L’épisode de sécheresse de l’été 2022 en France et en Europe se poursuit cet automne. Les températures n’ont jamais été aussi douces en octobre que cette année. Si cette météo fait le bonheur des amateurs d’été indien, elle s’avère très difficile à gérer pour de nombreux professionnels. Face au manque d’eau, première conséquence des chaleurs extrêmes, les responsables locaux cherchent des solutions pérennes et rapides à mettre en œuvre. A ce titre, plusieurs communes touristiques ont envisagé de recourir à l’eau de mer, ressource facilement accessible pour elles, en faisant aménager des usines de désalinisation. Cette technique est toutefois couteuse et souvent décriée par les protecteurs de l’environnement. Il est nécessaire de faire le point avec David Zeitoun, fondateur et Président de ED Hydrologie.

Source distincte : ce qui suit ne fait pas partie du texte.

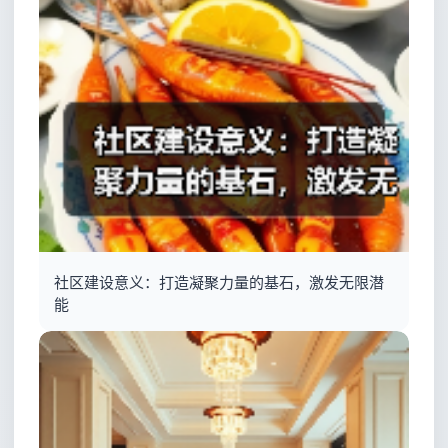
社区建设意义：打造凝聚力量的基石，激发无限潜
能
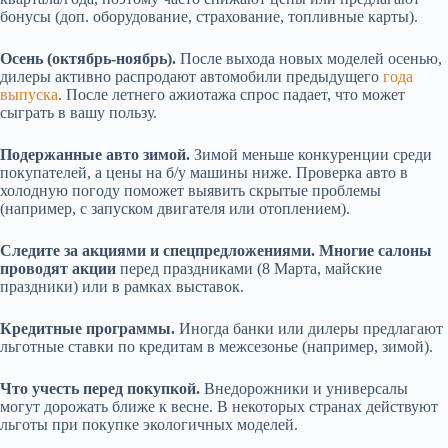
бонусы (доп. оборудование, страхование, топливные карты).
Осень (октябрь-ноябрь).
После выхода новых моделей осенью,
дилеры активно распродают автомобили предыдущего
года
выпуска
. После летнего ажиотажа спрос падает, что может
сыграть в вашу пользу.
Подержанные авто зимой.
Зимой меньше конкуренции среди
покупателей, а цены на б/у машины ниже. Проверка авто в
холодную погоду поможет выявить скрытые проблемы
(например, с запуском двигателя или отоплением).
Следите за акциями и спецпредложениями.
Многие салоны
проводят акции
перед праздниками (8 Марта, майские
праздники) или в рамках выставок.
Кредитные программы.
Иногда банки или дилеры предлагают
льготные ставки по кредитам в межсезонье (например, зимой).
Что учесть перед покупкой.
Внедорожники и универсалы
могут дорожать ближе к весне. В некоторых странах действуют
льготы при покупке экологичных моделей.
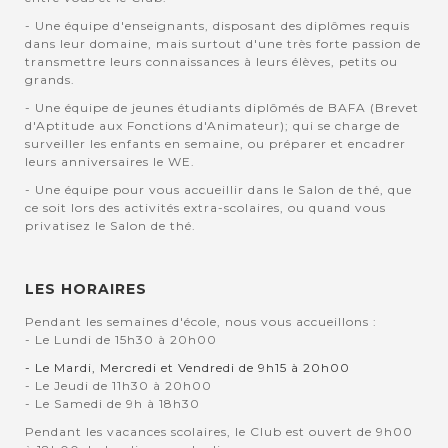
- Une équipe d'enseignants, disposant des diplômes requis
dans leur domaine, mais surtout d'une très forte passion de
transmettre leurs connaissances à leurs élèves, petits ou
grands.
- Une équipe de jeunes étudiants diplômés de BAFA (Brevet
d'Aptitude aux Fonctions d'Animateur); qui se charge de
surveiller les enfants en semaine, ou préparer et encadrer
leurs anniversaires le WE.
- Une équipe pour vous accueillir dans le Salon de thé, que
ce soit lors des activités extra-scolaires, ou quand vous
privatisez le Salon de thé.
LES HORAIRES
Pendant les semaines d'école, nous vous accueillons :
- Le Lundi de 15h30 à 20h00
- Le Mardi, Mercredi et Vendredi de 9h15 à 20h00
- Le Jeudi de 11h30 à 20h00
- Le Samedi de 9h à 18h30
Pendant les vacances scolaires, le Club est ouvert de 9h00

En quoi consiste l’installation d’une mini-usine de désalinisation ?
Les mini-usines de désalinisation (fixes ou mobiles) sont nécessaires pour l’approvisionnement en eau potable et industrielle dans les zones reculées, les hôtels, les hôpitaux, les plateformes offshore, les navires, etc.
Lorsque la capacité de stockage est disponible, une petite unité mobile de désalinisation (ou dessalement) peut être mise en rotation et fonctionner périodiquement desservant plusieurs communautés réparties sur une vaste zone de pénurie d’eau. Le choix du processus de dessalement est déterminé par la chimie et l’état physique de l’eau d’alimentation, les exigences de qualité de l’eau produite et la source d’énergie disponible pour alimenter l’usine de désalinisation.
Quel est le principe moteur de cette technologie ?
Il existe aujourd’hui plusieurs technologies de traitement de l’eau salée. A l’origine, les premiers brevets étaient israéliens. Ils étaient basés sur la distillation de l’eau.
Aujourd’hui les principales technologies sont la distillation à effet unique et à effets multiples, la compression de vapeur, le flash multiétages, l’électrodialyse, l’osmose inverse, la distillation solaire et les installations à énergie solaire, la congélation, l’échange d’ions, le processus au solvant et la membrane de distillation.
Quel est le coût moyen d’un tel équipement ? Quelles sont les durées de construction et de mise en service ?
Les coûts d’une mini-usine sont extrêmement variables et dépendent du projet. Pour une exploitation comme une ferme, il faut prévoir un coût de de 100 000 € couvert en partie par les économies d’eau réalisées. On est donc très loin du coût de l’usine en cours de construction à Palmahim en Israël, évalué à 1,2 milliard d’€.
Les critiques à l’encontre de ce type d’usines sont connues. On leur reproche notamment de rejeter dans la mer en grande quantité les eaux saumâtres et de mettre à mal les éco-systèmes. Qu’en est-il ?
Ceci est un problème de législation. Aujourd’hui on impose en France un traitement de l’eau transformée dans l’usine de désalinisation avant le rejet en mer.
Existe-t-il des infrastructures moins coûteuses, moins polluantes et mieux adaptées aux structures plus petites ?
Il y a une grande gamme de systèmes et de types de traitement. Il faut demander les conseils d’un spécialiste qui orientera vers le choix optimal. Ce choix doit prendre en compte toutes les différentes données du projet – y compris son écosystème.